Leaves are similar to the other cultivars except they are light yellow early spring, turning light green by mid summer. Still the same mixture of pinnate and compound pinnate leaves depending on the rate of growth. 



Here is a shot of a bad infestation of the midge.



Really all the other parts of the tree are more or less the same as the species and other cultivars of Gleditsia.

'Suncole' seems to be the proper cultivar name but most people use the trademarked name Sunburst.

Misidentification:
Robinia pseudoacacia 'Frisia' perhaps. The other golden foliaged "locust" has larger leaflets than Gleditisa. Neither are really common.

Location:
Aptos
Soquel Dr and Hardin Way - Corner

Soquel
4831 Soquel Dr

Santa Cruz
West Marine parking lot

Saturday, July 20, 2013

Gleditsia triacanthos 'Inermis' - Thornless Honey Locust

The thornless honey locust is a deciduous fast growing medium to large tree with an open spreading crown growing to 40 feet or more.




Decent but not great fall color. One of the first trees to go dormant and one of the last to leaf out, what a slacker.



The foliage is alternate, pinnately or bi-pinnatley (sometimes on the same leaf) compound, 6-10" long. Leaflets are small, about an inch long and half that wide with crenate margins. Medium to dark green in color. 




Bipinnately compound leaf below.



Like many in the pea family they have a swollen petiole base called a pulvinus.




Leaflets are small, 1" x 1/2" with crenate margins.
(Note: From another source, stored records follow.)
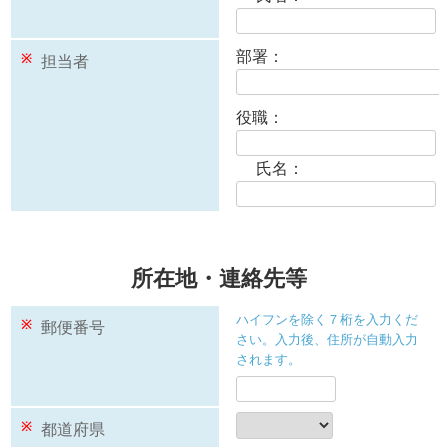
部署：
※
担当者
役職：
氏名：
所在地・連絡先等
ハイフンを除く７桁を入力くだ
※
郵便番号
さい。入力後、住所が自動入力
されます。
※
都道府県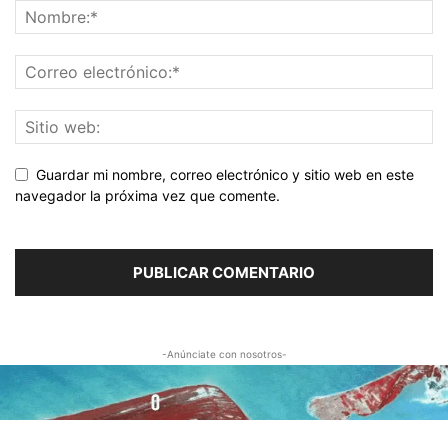
Guardar mi nombre, correo electrónico y sitio web en este
navegador la próxima vez que comente.
-Anúnciate con nosotros-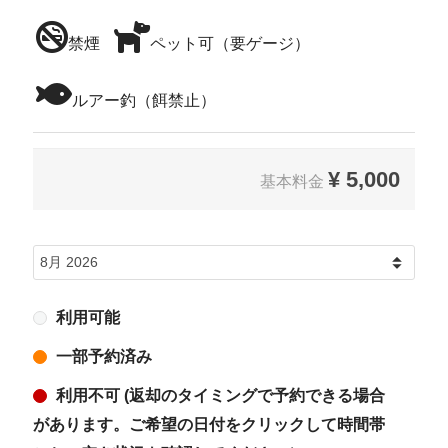
禁煙
ペット可（要ゲージ）
ルアー釣（餌禁止）
¥
5,000
基本料金
利用可能
一部予約済み
利用不可 (返却のタイミングで予約できる場合
があります。ご希望の日付をクリックして時間帯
Stems are greenish-brown, zig-zag, and have swollen nodes. No terminal bud. Actually called a pseudoterminal bud. You can see the stub below. At some point the plant stops growing and the stem dies back to some bud rather than forming a true terminal like many plants.



Plants are monoecious resulting in male and female plants (however like Jurassic Park some flowers will find a way to have all the parts.) Flowers not showy. Males in 2" long clusters, females in few flowered clusters.
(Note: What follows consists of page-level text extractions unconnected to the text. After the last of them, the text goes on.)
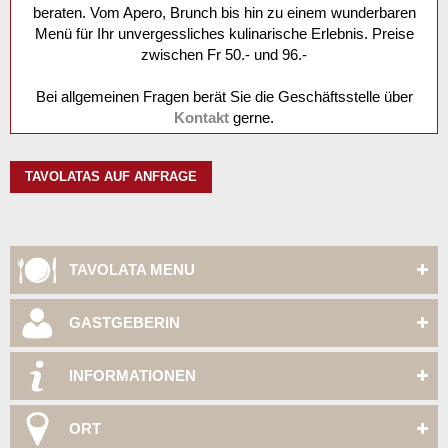
beraten. Vom Apero, Brunch bis hin zu einem wunderbaren
Menü für Ihr unvergessliches kulinarische Erlebnis. Preise
zwischen Fr 50.- und 96.-
Bei allgemeinen Fragen berät Sie die Geschäftsstelle über
Kontakt
gerne.
TAVOLATAS AUF ANFRAGE
TAVOLATA MENU
GASTGEBERIN
INFORMATIONEN
ORT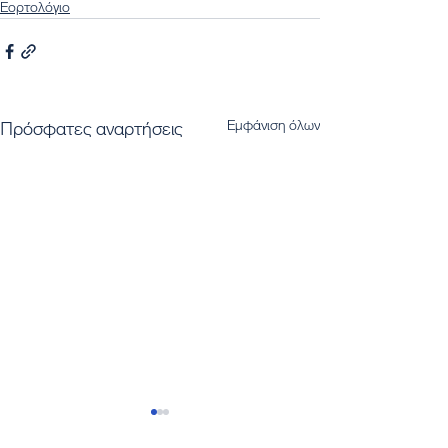
Εορτολόγιο
Εμφάνιση όλων
Πρόσφατες αναρτήσεις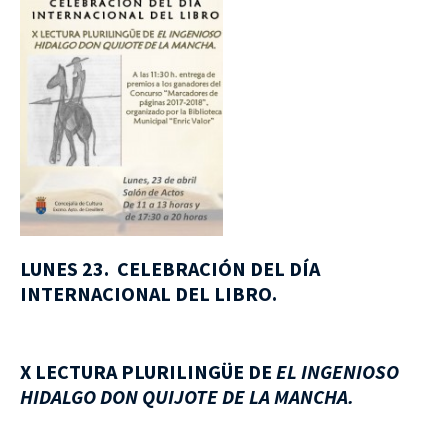
LUNES 23. CELEBRACIÓN DEL DÍA
INTERNACIONAL DEL LIBRO.
X LECTURA PLURILINGÜE DE
EL INGENIOSO
HIDALGO DON QUIJOTE DE LA MANCHA.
The cultivated cultivars are from the variety inermis, which means no thorns, but I love thorns. Have a look at these. The specific epithet is triacanthos meaning three parted thorn. What a cool tree with thorns.  






Fruit is a large pod, green turning dark brown. Very twisted and very hard. We don't seem the very often as all the cultivars planted and grown are males.  'Sunburst' is a popular cultivar with golden foliage, I can't identify any of the others by sight.  

Misidentification:
With so many trees with pinnately compound leaves they all look alike to my students. Several keys, small crenate margins on the leaflets, the stems are zig zag and quite often you will find both pinnnate and bipinnate leaves on the same tree, often the same branch.

Location:
Aptos
Soquel Dr across from Twins Palms Dr

Santa Cruz 
River St. In the parking lot at the Patagonia Outlet Store
Front St. across from Trader Joes is a long line of them.

Scotts Valley
Shopping center at corner of Mt Hermon Dr and Graham Hill.